Like I said, the article gave no explanation for why any supplement or
supplements in general are bad. So there's no scientific or educational value.

Since the freedom to take supplements is presently at risk, the article can
only do harm.

>Maybe so, but they know a lot more about the human body than those who don't
study it, since that is by definition their job.

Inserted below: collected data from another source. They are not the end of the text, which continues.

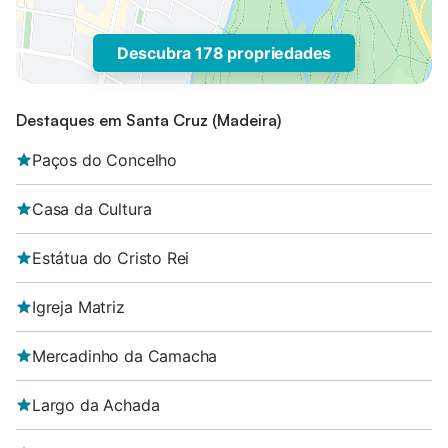
Descubra 178 propriedades
Destaques em Santa Cruz (Madeira)
Paços do Concelho
Casa da Cultura
Estátua do Cristo Rei
Igreja Matriz
Mercadinho da Camacha
Largo da Achada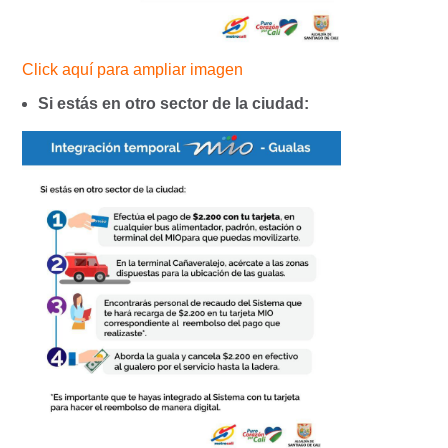
Click aquí para ampliar imagen
Si estás en otro sector de la ciudad: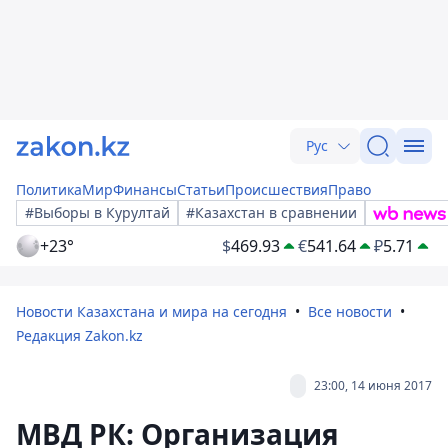
Рус
Политика
Мир
Финансы
Статьи
Происшествия
Право
#Выборы в Курултай
#Казахстан в сравнении
+23°
$
469.93
€
541.64
₽
5.71
Новости Казахстана и мира на сегодня
Все новости
Редакция Zakon.kz
23:00, 14 июня 2017
МВД РК: Организация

Yes, doctors do know more about the body than most people but that doesn't
make them infallible. Part of recognising our fallibility means not relying on
any one source of expertise. If doctors and government took that seriously
then they wouldn't be trying to restrict non-prescription items. The
government's job is to protect our freedoms. Doctors can learn from ordinary
people's experiences of supplementation.

>the great thing about science is that anyone can dive in and have a go at
proving or disproving something

But he can't if the relevant supplements are banned!

Note also that, generally speaking, science thrives in an atmosphere of
freedom and toleration.

>if you disagree with the conclusions in this article, run some research of
your own and prove them wrong.

There's nothing to test from this article: it doesn't assert anything. It
merely insinuates that supplements are bad. Science is about searching for
explanations. It's not about counting studies or weighing evidence or anything
like that.

>> Meanwhile, only a handful of people die annually from vitamin overdose,
whereas hundreds of thousands people die who take prescription drugs (yet we
don't say that there's no justification for prescription drugs).

>Sources for either of those statements?

[http://en.wikipedia.org/wiki/Vitamin_poisoning#Comparative_s...](http://en.wikipedia.org/wiki/Vitamin_poisoning#Comparative_safety_statistics)

> Your issue with prescription drug-taking is entirely separate; you might as
> well argue that thousands of people die driving yet we don't say there's no
> justification for driving

I don't have an issue with prescription drugs, but note the car driving
argument is precisely what is being put forward with regard to supplements.